Some months ago, my cousin, fresh from extended world travel where she had the opportunity to meet a range of potential mates, made a surprise visit to her mother's home for Christmas; fully intending to continue her journeys after the holidays. But there - emerging from his work on a closet in the middle of a remodeling project - was a handsome fellow who, in short order, became her boyfriend...and then her roommate. It made me wonder if this closet had some magical qualities, like that Milton Bradley game that came out in the late '60s, where you took your chances on the James Bondish guy, the athlete, or the bookish nerd, who at the time was the one nobody wanted to end up with, but who might be pretty nice to hang out with now. Bookish nerds get considerably more interesting with a little time and experience. (And by the way, this has nothing to do with this little story, but they still make the Mystery Date game, and it's - gasp! - FIFTY DOLLARS! It would be cheaper to buy your little girl a date. But that's probably illegal.)

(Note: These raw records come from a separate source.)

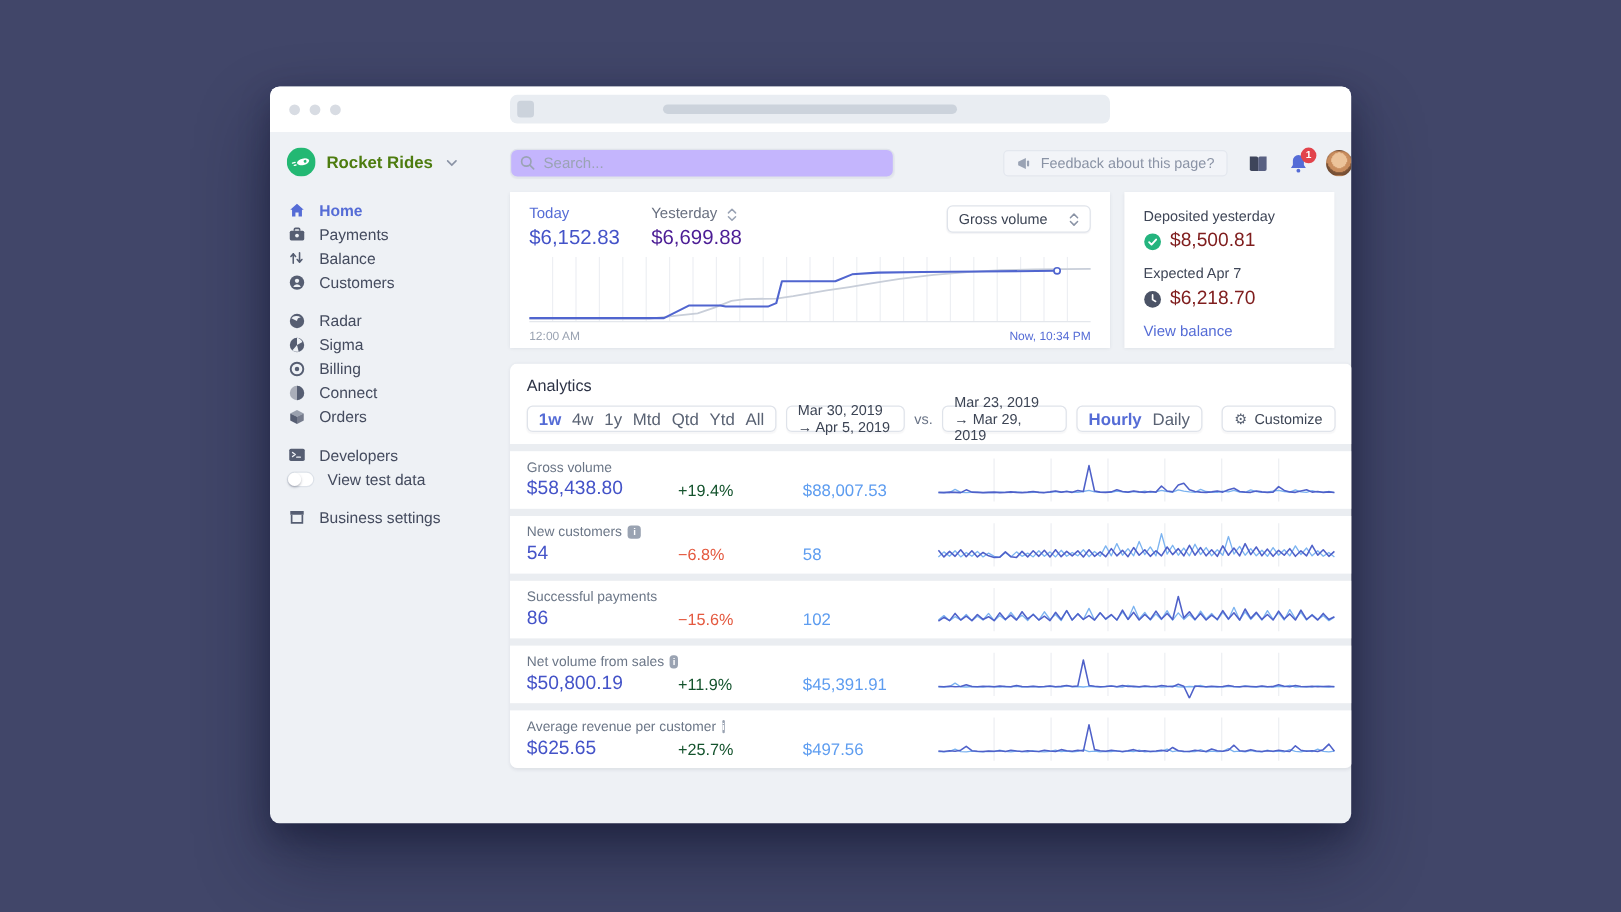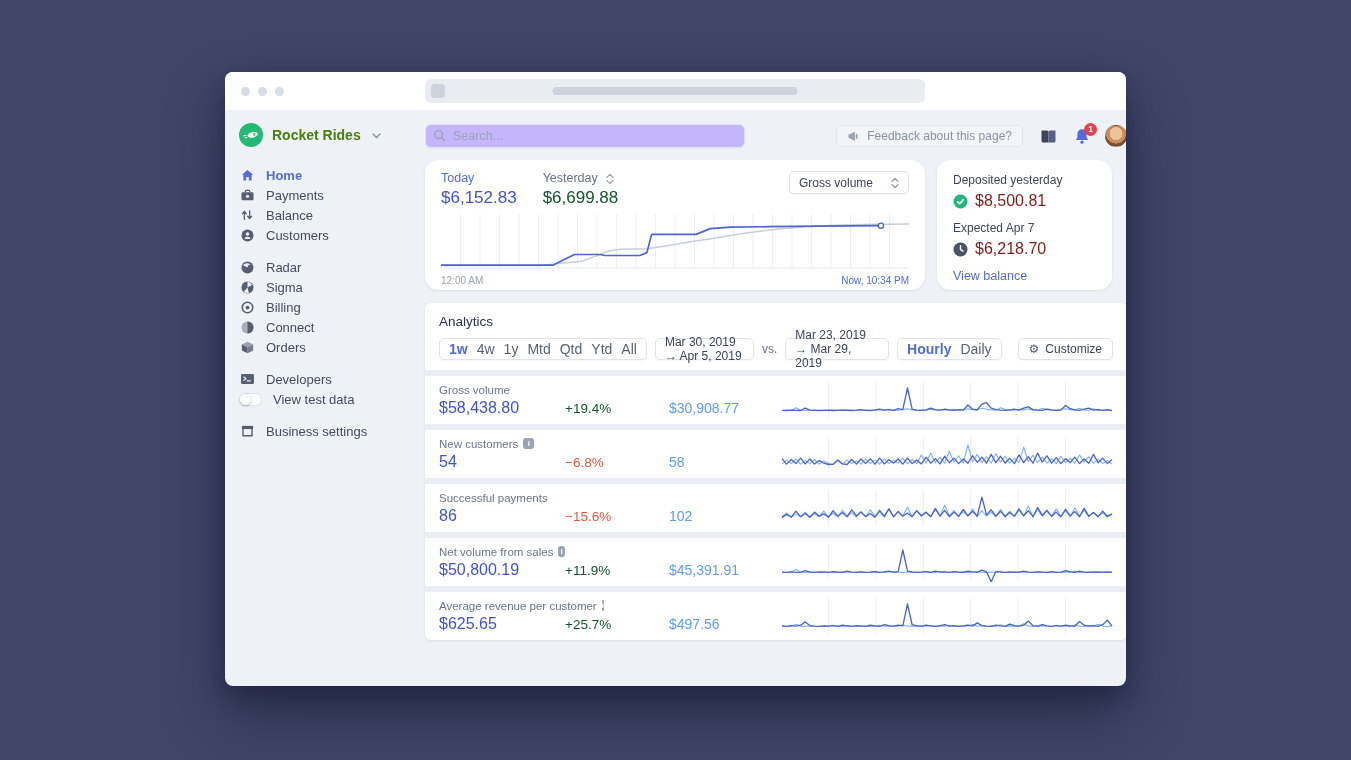--- a/index.html
+++ b/index.html
@@ -45,30 +45,30 @@
   .search-icon { position:absolute; left:8px; top:5px; }
   .topbar .spacer { flex:1; }
   .feedback { display:flex; align-items:center; gap:7px; height:22px; padding:0 10px; background:#f2f4f8;
     border:1px solid #e3e7ee; border-radius:4px; color:#8a93a5; font-size:12px; cursor:pointer; }
   .tb-icon { margin-left:17px; position:relative; cursor:pointer; display:flex; }
   .badge { position:absolute; top:-5px; right:-7px; min-width:13px; height:13px; border-radius:7px; background:#e2434b;
     color:#fff; font-size:8.5px; font-weight:700; display:flex; align-items:center; justify-content:center; padding:0 3px; }
   .avatar { width:22px; height:22px; border-radius:50%; margin-left:15px; cursor:pointer;
     background:radial-gradient(circle at 50% 38%, #ecc39a 0 40%, #c98d5e 41% 62%, #7a5236 63% 100%); border:1px solid rgba(0,0,0,.08); }
 
-  .card { background:#fff; border-radius:14px; box-shadow:0 1px 3px rgba(45,52,80,.09); }
+  .card { background:#fff; border-radius:0; box-shadow:0 1px 3px rgba(45,52,80,.09); }
 
   
   .cards-row { display:flex; gap:12px; margin-top:12px; }
   .overview-card { width:500px; height:130px; padding:11px 16px 6px; }
   .ov-head { display:flex; align-items:flex-start; }
   .ov-col .ov-label { font-size:12.5px; color:#556cd6; }
   .ov-col .ov-value { font-size:17px; color:#4453c8; margin-top:3px; }
   .ov-col.muted .ov-label { color:#697080; }
-  .ov-col.muted .ov-value { color:#14532d; }
+  .ov-col.muted .ov-value { color:#4c1d95; }
   .ov-col.muted { margin-left:26px; }
   .sorter { margin-left:8px; margin-top:2px; cursor:pointer; }
   .ov-head .spacer { flex:1; }
   .select-btn { display:flex; align-items:center; gap:18px; height:23px; padding:0 9px; border:1px solid #dfe3ea;
     border-radius:5px; background:#fff; font-size:12px; color:#3c4454; cursor:pointer; box-shadow:0 1px 1px rgba(40,45,70,.05); }
   .ov-chart { margin-top:6px; display:block; }
   .ov-axis { display:flex; justify-content:space-between; font-size:10px; color:#9aa3b2; margin-top:3px; }
   .ov-axis .now { color:#556cd6; }
 
   .balance-card { width:175px; height:130px; padding:13px 16px; }
@@ -405,21 +405,21 @@
           </div>
           <div id="metric-rows">
               <div class="metric-row">
                 <div class="m-left">
                   <div class="m-label">
                     <span>Gross volume</span>
                   </div>
                   <div class="m-value">$58,438.80</div>
                 </div>
                 <div class="m-delta up">+19.4%</div>
-                <div class="m-prev">$30,908.77</div>
+                <div class="m-prev">$88,007.53</div>
                 <svg width="332" height="40" viewBox="0 0 332 40" class="spark">
                   <line x1="47.4" y1="2" x2="47.4" y2="38" stroke="#eceef2" stroke-width="1"></line>
                   <line x1="94.9" y1="2" x2="94.9" y2="38" stroke="#eceef2" stroke-width="1"></line>
                   <line x1="142.3" y1="2" x2="142.3" y2="38" stroke="#eceef2" stroke-width="1"></line>
                   <line x1="189.7" y1="2" x2="189.7" y2="38" stroke="#eceef2" stroke-width="1"></line>
                   <line x1="237.1" y1="2" x2="237.1" y2="38" stroke="#eceef2" stroke-width="1"></line>
                   <line x1="284.6" y1="2" x2="284.6" y2="38" stroke="#eceef2" stroke-width="1"></line>
                   <polyline points="1.0,30.5 5.6,30.3 10.3,30.5 14.9,27.8 19.6,30.3 24.2,30.5 28.9,30.3 33.5,30.1 38.2,30.5 42.8,30.3 47.5,30.5 52.1,30.1 56.8,30.3 61.4,30.5 66.1,29.9 70.7,30.3 75.4,30.5 80.0,30.3 84.7,30.1 89.3,30.5 94.0,30.3 98.6,29.6 103.3,30.3 107.9,29.2 112.5,30.1 117.2,30.3 121.8,29.6 126.5,28.7 131.1,29.9 135.8,30.3 140.4,30.1 145.1,30.3 149.7,29.2 154.4,29.9 159.0,30.3 163.7,29.6 168.3,30.1 173.0,29.2 177.6,30.3 182.3,29.9 186.9,28.7 191.6,29.6 196.2,30.1 200.9,28.2 205.5,29.2 210.2,29.9 214.8,30.3 219.5,27.8 224.1,29.6 228.7,30.1 233.4,30.3 238.0,29.2 242.7,29.9 247.3,28.7 252.0,30.1 256.6,30.3 261.3,28.2 265.9,29.6 270.6,30.3 275.2,30.1 279.9,29.2 284.5,28.7 289.2,29.6 293.8,30.1 298.5,28.2 303.1,29.9 307.8,30.3 312.4,28.9 317.1,30.1 321.7,30.3 326.4,29.6 331.0,30.5" fill="none" stroke="#7bb3f0" stroke-width="1.1" stroke-linejoin="round"></polyline>
                   <polyline points="1.0,30.3 5.6,30.5 10.3,30.1 14.9,30.3 19.6,30.5 24.2,28.2 28.9,30.1 33.5,30.3 38.2,30.5 42.8,30.3 47.5,30.1 52.1,30.5 56.8,30.3 61.4,29.9 66.1,30.3 70.7,30.5 75.4,30.1 80.0,29.6 84.7,30.3 89.3,30.5 94.0,29.9 98.6,29.2 103.3,30.1 107.9,29.6 112.5,30.3 117.2,28.7 121.8,29.6 126.5,8.0 131.1,29.2 135.8,30.1 140.4,30.3 145.1,29.9 149.7,28.2 154.4,29.6 159.0,30.1 163.7,29.2 168.3,29.9 173.0,30.3 177.6,29.6 182.3,30.1 186.9,25.0 191.6,29.2 196.2,29.9 200.9,24.1 205.5,22.7 210.2,28.2 214.8,29.6 219.5,30.1 224.1,30.3 228.7,29.9 233.4,29.2 238.0,30.1 242.7,28.2 247.3,26.9 252.0,29.6 256.6,30.1 261.3,30.3 265.9,29.2 270.6,29.9 275.2,30.3 279.9,30.1 284.5,25.5 289.2,28.7 293.8,29.9 298.5,30.3 303.1,29.2 307.8,28.2 312.4,30.1 317.1,29.6 321.7,30.3 326.4,29.9 331.0,30.5" fill="none" stroke="#4f61c9" stroke-width="1.3" stroke-linejoin="round"></polyline>
                 </svg>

Anyway, my cousin's meet cute story is not the first one like this I've heard...I started to remember other love connections that but for a few minutes earlier or later, people who are perfect for each other might never have met. Like my friend who went with her sister to the Birchmere on her birthday to see one of her favorite performers, and was seated at a table with four guys, and now she's getting married this fall. (Not to all four guys - just the one that she liked.) Or my buddy who met his wife on the subway on his way to a blind date, and was so taken with her he explained the whole situation - and asked if she would please agree to one lunch with him so that he could persuade her to understand what he was already feeling.

Ah, true love. Basherts. Meant to be. Soul mates. It's almost convincing enough to make me check the closet before taking the subway to the Birchmere.

© 2011 A Bit of Brie/Anitabrie 

Saturday, July 23, 2011

My $88 Breakfast

A Saturday morning, and I was headed out to meet a friend for breakfast at a great little mom-and-pop spot with real pickle barrels and career waitresses. It was sunny and perfect...the kind of morning that lifts your heart because all around you feels bright and full of promise. Only one problem: if I'm happy, I sing. And when I'm happy and singing, there's a chance my car gets a little happier, too. And faster.  A lot, apparently.

Oh, nothing happened that morning, except that I had a great time chatting with a friend I really enjoy, ran a few errands and then headed back home the way I'd come. Still happy.

A little time passed - maybe a week - and when I picked up the mail, there they were. Two envelopes which, when opened, held notices with front and back photos of my car - one was headed east, one west. Raising the grand total of my relatively inexpensive breakfast that sunny, perfect morning to $88.

The pictures are kind of dark, but if you look really closely, you can see me singing. I looked a lot happier back then.


© 2011 A Bit of Brie/Anitabrie 

Friday, July 22, 2011

And so it begins.

This first entry has been a long time coming. First I had to create a blog...which I did about three years ago, and then let it sit because, as I'm fond of remarking, life interferes with life. But this time it's gonna happen. And just to lock myself in, I wrote three entries at once. (Secret note to my "palison" - I win!)

When I picked up the blog baton again, as most communicators will who prepare collaterals and fancy materials for a living, I spent time picking colors and fonts... and struggled to find a meaningful name for this undertaking. I worked through all of the best "write-oriented" ones, but they were spoken for. I thought I had it when I picked "Tighty Writeys" - because my intention is to get to the point and make it fun to read - but that was taken, too, albeit with one more "e" than mine. Then I decided to use something with the word "brie" in it (part of my last name), even though it makes my blog sound like a good source of amuse bouche recipes. (Disappointed that it's not? No worries. You'll find Brie and Crab Soup at http://ow.ly/5LOOU and Walnut-Brie Tartlets at http://ow.ly/5LOQj.)

But if you did come to read, please pull up a virtual chair and keep going for a few more minutes. And I hope you'll come back again sometime. I love having you in my place.